Large language model (LLM) systems increasingly utilize uncertainty signals to allocate limited computation across verification, test-time scaling, tool execution, and other selective compute decisions. Such policies rely on a global signal comparability assumption: equal scores should carry comparable decision value across inputs. Using budgeted verification as a controlled diagnostic setting, we identify a failure mode of this assumption: uncertainty quality is heteroskedastic across cost strata, with some regions exhibiting near-random discriminability despite concentrating many errors.

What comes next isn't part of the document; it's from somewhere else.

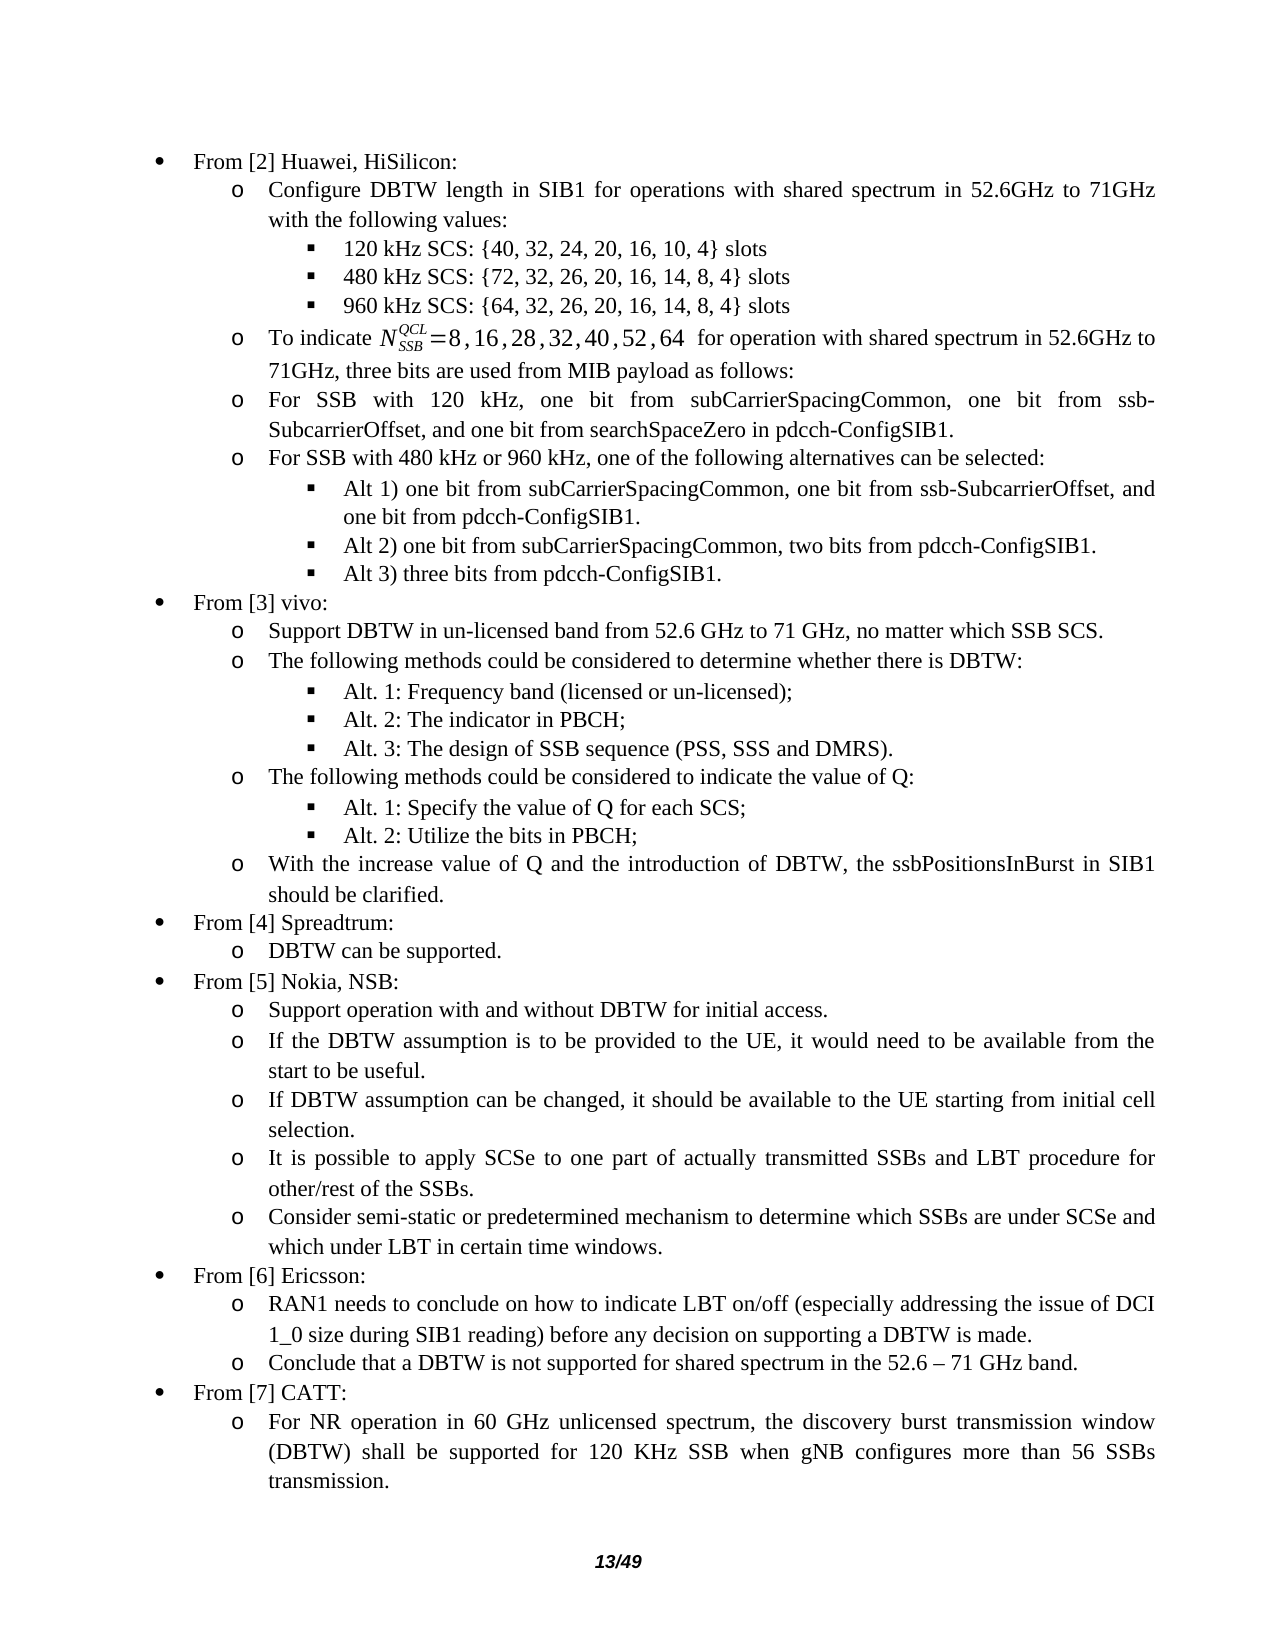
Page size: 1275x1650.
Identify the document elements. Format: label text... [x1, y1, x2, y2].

Under an explicit local model, we characterize the resulting distortion of global allocation and show that its upper bound scales with cross-stratum signal-quality dispersion. We separate weak signals, optimization instability, and structural heterogeneity through a controlled intervention hierarchy: Threshold, MP-Adapt, MP-Strat, and a deliberately simple cost-stratified thresholding intervention (CST). Across MBPP and MATH using Qwen3-8B, LLaMA3-8B, and GPT-4o-mini, global online adaptation yields inconsistent gains over static thresholding; MP-Strat partially recovers performance, while CST improves hit rate by up to 17 percentage points in strongly heterogeneous settings without gradient updates. These results identify structural heterogeneity, rather than optimizer weakness alone, as the primary bottleneck in the observed settings. More broadly, misaligned feedback structure cannot always be repaired by stronger optimization.
Blogger's Review: This paper reveals the impact of heteroskedastic signals on optimization in budgeted LLM verification, emphasizing the significance of structural heterogeneity. Through various interventions, the researchers demonstrate how to enhance model performance, providing new insights and directions for future LLM applications in heterogeneous environments. Notably, optimization strategies depend not only on the algorithms themselves but also on the quality and structural characteristics of the signals.